Dalam forum yang dihadiri delegasi mahasiswa Ilmu Budaya dan Sastra dari berbagai perguruan tinggi, ILMIBSI menegaskan komitmennya untuk berada di garda depan menjaga warisan budaya sekaligus mengawal demokrasi.
Pernyataan sikap tersebut disampaikan langsung oleh Koordinator Pusat ILMIBSI, Dedek Wiradi, bersama para Ketua BEM Fakultas Sastra dan Budaya se-Indonesia. Mereka menyampaikan keprihatinan atas maraknya demonstrasi yang berujung pada tindakan anarkis dan perusakan cagar budaya.
ILMIBSI menyoroti beberapa insiden yang mencoreng wajah kebudayaan bangsa, mulai dari perusakan Museum Bagawanta Bhari di Kediri, pembakaran Gedung Grahadi dan Polsek Tegalsari di Surabaya, hingga kasus vandalisme terhadap situs sejarah lain di Indonesia.
“Merusak cagar budaya sama artinya dengan merobek identitas kolektif bangsa. Itu bukan hanya menghilangkan artefak sejarah, tetapi juga menghancurkan memori kebangsaan yang menjadi penopang jati diri Indonesia,” tegas Dedek.
Dalam sikap resminya, ILMIBSI menekankan empat poin utama:
Pertama, menghormati hak demokratis rakyat dengan menegaskan bahwa kebebasan berekspresi tidak boleh berubah menjadi kebebasan merusak warisan bangsa.
Kedua, mengecam keras vandalisme dan perusakan warisan budaya sebagai bentuk pengkhianatan terhadap memori kolektif.

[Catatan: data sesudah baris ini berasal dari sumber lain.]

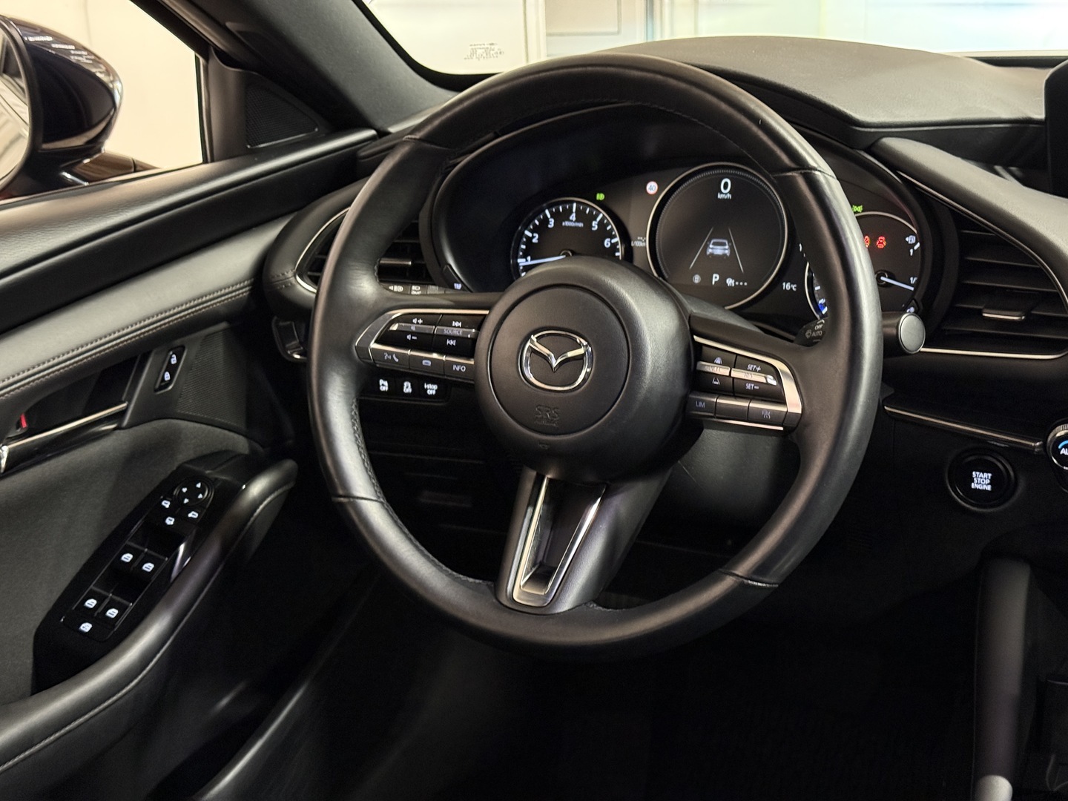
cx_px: 534
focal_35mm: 48
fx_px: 1481
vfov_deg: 30.3
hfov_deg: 39.7
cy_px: 400
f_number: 1.78
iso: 500
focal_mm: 6.76
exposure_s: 1/25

Ketiga, ILMIBSI berkomitmen mengawal pelestarian warisan budaya melalui riset, diskusi akademik, edukasi publik, hingga kampanye kesadaran budaya.
Keempat, ILMIBSI menggugat tindakan represif aparat dalam menghadapi demonstrasi yang berujung pada jatuhnya korban.
“Aparat seharusnya menjadi pengayom rakyat, bukan alat kekuasaan untuk membungkam aspirasi. Reformasi harus terus dijaga agar keadilan dan demokrasi substantif benar-benar terwujud,” ujar Dedek.
Lebih jauh, ILMIBSI menegaskan bahwa mahasiswa Ilmu Budaya dan Sastra memiliki tanggung jawab sosial dan moral di luar kampus. Mereka tidak hanya belajar tentang kebudayaan, tetapi juga mengembannya sebagai pijakan untuk memperkuat persatuan bangsa di tengah arus perubahan sosial-politik.
“Kami percaya kebudayaan bukan hanya warisan, tetapi juga fondasi membangun masa depan. Setiap tindakan merusak cagar budaya dan sejarah bangsa sama dengan mengkhianati generasi mendatang,” tutup Dedek Wiradi.